• EXERCISES:
**a)** According to the passage on Bangkok Airways, how many destinations are in the airline's domestic network?
**b)** Write out the passage on Bangkok Airways word for word, starting at "Bangkok Airways has a" and ending at "need for feed.".
**c)** Continue the passage on Bangkok Airways, writing what follows its last sentence.

• SELECTED TEXT:
The other additional A320 will be set aside for maintenance. Previously Bangkok Airways did all its heavy maintenance in the off season. But this has become increasingly difficult to manage as its fleet has become larger. With its fleet now up to 25 aircraft Bangkok Airways sees a need to have one aircraft out for maintenance at all times (with additional aircraft out during certain off peak periods).
Bangkok Airways does not plan any more new domestic destinations
Bangkok Airways has no intention of launching any new destinations in 2014, choosing to instead focus on new routes to existing destinations and additional capacity on existing routes. Bangkok Airways particularly does not see a need to further expand its domestic network as the Mar-2014 addition of Chiang Rai along with the 2012 addition of Krabi and Udon Thani gives it a domestic network of 11 destinations. (Three of these are Bangkok Airways-owned airports – Samui, Sukhothai and Trat – but the latter two are tiny small destinations with only three daily turboprop flights and rather limited growth potential.)
While Bangkok Airways still does not serve some domestic trunk routes such as Bangkok-Hat Yai, the un-served routes have limited international connection traffic and therefore could only be sustained with significant local traffic. Given the intensifying domestic competition in Thailand’s fast-growing LCC sector, with over-capacity resulting in several markets including Bangkok-Hat Yai, it is sensible for Bangkok Airways to focus more on existing routes, particularly routes where it sees growing flows of connecting passengers from its codeshare and interline partners.
Udon Thani, which was launched in Nov-2013, represented an unusual route for Bangkok Airways as unlike Krabi and Chiang Rai it is not a popular destination for foreign tourists. The Udon Thani experiment has not been entirely successful and in future Bangkok Airways is unlikely to stray from its strategy of focusing its Bangkok hub on destinations with demand from international connection passengers (although Bangkok Airways remains committed to the Udon Thani market at least for now).
Bangkok Airways has a relatively bright outlook despite current challenges
Bangkok Airways may be a niche carrier but its niche continues to have plenty of growth opportunities. Strong partnerships with a wide range of foreign carriers and a strong regional network are its core strengths.
The carrier’s partnership portfolio continues to expand and some of its largest partners will continue to expand in Bangkok (once the current period of instability is over). With this expansion will come an increasing need for feed.

• STORED DATA:
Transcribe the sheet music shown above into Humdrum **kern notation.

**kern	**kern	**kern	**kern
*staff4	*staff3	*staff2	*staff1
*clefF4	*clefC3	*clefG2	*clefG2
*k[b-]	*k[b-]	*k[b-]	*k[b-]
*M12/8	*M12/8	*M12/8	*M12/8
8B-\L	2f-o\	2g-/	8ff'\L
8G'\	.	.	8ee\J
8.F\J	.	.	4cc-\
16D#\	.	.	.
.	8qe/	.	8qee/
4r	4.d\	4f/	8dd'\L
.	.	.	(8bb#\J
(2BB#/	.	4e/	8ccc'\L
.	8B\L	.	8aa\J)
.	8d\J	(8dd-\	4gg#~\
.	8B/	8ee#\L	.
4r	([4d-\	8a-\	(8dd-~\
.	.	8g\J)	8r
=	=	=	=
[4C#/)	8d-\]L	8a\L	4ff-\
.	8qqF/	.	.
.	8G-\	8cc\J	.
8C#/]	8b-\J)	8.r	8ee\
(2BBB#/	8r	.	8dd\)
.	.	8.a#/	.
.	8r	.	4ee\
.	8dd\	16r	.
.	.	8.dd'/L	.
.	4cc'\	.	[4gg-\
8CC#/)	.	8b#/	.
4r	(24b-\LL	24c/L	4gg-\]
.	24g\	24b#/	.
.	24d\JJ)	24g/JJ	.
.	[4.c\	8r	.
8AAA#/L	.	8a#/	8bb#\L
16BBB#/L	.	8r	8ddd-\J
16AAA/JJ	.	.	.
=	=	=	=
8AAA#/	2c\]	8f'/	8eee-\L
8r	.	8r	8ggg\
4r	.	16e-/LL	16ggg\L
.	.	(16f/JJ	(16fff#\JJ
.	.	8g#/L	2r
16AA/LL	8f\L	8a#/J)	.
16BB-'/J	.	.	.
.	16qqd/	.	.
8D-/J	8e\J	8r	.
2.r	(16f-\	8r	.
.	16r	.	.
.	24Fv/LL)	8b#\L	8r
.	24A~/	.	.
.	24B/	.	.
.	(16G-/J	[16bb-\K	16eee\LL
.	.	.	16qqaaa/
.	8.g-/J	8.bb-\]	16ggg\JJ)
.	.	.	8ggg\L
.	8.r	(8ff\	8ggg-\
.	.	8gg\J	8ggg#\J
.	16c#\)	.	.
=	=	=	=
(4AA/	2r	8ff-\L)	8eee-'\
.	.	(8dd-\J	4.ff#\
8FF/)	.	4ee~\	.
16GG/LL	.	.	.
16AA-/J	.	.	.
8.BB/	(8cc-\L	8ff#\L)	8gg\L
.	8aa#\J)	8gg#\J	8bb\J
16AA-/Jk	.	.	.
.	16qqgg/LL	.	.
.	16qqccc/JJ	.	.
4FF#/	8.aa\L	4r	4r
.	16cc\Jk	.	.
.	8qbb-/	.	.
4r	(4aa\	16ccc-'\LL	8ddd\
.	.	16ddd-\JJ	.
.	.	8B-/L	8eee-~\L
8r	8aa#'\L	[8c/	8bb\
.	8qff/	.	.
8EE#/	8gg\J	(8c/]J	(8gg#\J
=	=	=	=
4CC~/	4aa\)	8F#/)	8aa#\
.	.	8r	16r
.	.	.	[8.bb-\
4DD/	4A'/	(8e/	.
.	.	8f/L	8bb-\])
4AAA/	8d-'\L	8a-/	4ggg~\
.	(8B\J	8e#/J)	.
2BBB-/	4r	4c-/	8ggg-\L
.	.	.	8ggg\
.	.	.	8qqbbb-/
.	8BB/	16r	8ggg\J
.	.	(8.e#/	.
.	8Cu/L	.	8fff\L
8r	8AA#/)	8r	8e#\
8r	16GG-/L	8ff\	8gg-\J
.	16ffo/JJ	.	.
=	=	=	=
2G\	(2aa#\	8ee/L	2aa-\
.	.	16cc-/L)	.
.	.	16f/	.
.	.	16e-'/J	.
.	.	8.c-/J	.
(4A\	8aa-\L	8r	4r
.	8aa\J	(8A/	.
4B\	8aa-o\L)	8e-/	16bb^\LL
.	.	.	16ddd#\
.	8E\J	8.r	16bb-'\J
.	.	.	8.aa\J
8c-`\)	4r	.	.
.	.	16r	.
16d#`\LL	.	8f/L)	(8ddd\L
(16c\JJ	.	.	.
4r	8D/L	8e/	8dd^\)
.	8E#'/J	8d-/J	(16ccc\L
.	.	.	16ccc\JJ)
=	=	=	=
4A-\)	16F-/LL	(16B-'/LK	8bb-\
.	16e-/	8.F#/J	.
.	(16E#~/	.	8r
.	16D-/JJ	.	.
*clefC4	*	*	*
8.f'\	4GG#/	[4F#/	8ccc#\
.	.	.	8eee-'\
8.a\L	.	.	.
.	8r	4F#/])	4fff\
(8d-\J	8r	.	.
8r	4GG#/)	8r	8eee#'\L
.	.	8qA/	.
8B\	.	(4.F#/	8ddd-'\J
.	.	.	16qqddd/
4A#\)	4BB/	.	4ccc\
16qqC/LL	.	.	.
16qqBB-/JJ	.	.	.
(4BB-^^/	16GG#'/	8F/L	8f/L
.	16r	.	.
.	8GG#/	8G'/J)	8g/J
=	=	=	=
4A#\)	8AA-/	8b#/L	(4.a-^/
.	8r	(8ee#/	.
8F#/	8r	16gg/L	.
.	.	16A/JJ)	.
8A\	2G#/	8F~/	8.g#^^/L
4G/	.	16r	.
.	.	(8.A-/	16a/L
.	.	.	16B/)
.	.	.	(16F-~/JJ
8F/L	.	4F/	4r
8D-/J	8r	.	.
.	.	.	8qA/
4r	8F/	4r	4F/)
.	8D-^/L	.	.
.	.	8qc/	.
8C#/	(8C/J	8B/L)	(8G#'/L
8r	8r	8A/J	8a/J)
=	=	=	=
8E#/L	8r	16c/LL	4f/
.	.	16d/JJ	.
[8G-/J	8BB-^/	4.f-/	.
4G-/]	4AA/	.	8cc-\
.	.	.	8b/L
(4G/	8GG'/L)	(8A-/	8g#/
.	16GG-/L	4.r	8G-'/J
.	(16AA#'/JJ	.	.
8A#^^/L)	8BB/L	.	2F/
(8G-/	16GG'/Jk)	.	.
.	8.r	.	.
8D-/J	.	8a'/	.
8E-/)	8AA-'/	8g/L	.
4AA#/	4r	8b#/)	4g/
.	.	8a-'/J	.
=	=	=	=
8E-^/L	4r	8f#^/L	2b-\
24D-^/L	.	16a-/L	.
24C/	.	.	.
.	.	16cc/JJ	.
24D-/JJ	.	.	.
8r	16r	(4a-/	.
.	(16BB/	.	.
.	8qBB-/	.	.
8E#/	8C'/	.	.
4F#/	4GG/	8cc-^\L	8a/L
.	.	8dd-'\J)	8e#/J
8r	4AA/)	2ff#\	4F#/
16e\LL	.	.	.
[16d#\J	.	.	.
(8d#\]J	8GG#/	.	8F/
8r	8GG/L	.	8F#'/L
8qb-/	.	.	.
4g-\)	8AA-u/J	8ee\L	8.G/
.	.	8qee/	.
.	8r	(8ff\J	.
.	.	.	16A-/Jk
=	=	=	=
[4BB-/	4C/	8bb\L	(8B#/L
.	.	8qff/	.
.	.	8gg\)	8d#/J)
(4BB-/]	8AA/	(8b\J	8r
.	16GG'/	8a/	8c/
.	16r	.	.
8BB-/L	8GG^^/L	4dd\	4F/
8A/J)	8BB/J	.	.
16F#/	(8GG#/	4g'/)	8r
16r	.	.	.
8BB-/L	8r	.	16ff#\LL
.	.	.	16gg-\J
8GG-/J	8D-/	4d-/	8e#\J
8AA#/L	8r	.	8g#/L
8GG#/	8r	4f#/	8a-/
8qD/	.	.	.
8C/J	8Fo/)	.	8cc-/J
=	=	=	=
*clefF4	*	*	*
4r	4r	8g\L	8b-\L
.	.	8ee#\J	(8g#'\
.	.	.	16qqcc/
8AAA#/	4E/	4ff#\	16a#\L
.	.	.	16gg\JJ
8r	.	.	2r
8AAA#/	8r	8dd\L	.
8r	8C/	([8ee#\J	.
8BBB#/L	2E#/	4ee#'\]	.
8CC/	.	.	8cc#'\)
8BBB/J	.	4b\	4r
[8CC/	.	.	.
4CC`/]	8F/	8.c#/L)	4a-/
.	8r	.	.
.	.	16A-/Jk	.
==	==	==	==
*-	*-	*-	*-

• RESPONSES TO THE TASKS:
**a)** 11 destinations.

**b)**
Bangkok Airways has a relatively bright outlook despite current challenges
Bangkok Airways may be a niche carrier but its niche continues to have plenty of growth opportunities. Strong partnerships with a wide range of foreign carriers and a strong regional network are its core strengths.
The carrier’s partnership portfolio continues to expand and some of its largest partners will continue to expand in Bangkok (once the current period of instability is over). With this expansion will come an increasing need for feed.

**c)**
As Thai Airways is primarily partnered with other Star Alliance members and Thailand’s other carriers are based at Bangkok’s LCC airport, making connections with foreign full-service carriers infeasible, the opportunities for Bangkok Airways to attract connecting passengers will continue to grow. New growth opportunities from a network perspective are also emerging as the cap on flights at Samui is raised and as demand for Cambodia, Laos and Myanmar – where Bangkok Airways is now the largest or second largest foreign carrier – expand further.
Bangkok Airways certainly has its share of short-term challenges as some political uncertainty lingers in its home market. And this is hardly the best time for an IPO. But the airline’s long-term prospects should be bright enough to attract sufficient interest, giving Bangkok Airways fresh capital to pursue more expansion.
In Apr-2014 CAPA published a six-part series of analysis reports on the Thailand market focusing on the outlook of Thai Airways, Thai Smile, Nok Air, Thai AirAsia and start-ups Thai Lion, Thai AirAsia X and NokScoot. See related reports:.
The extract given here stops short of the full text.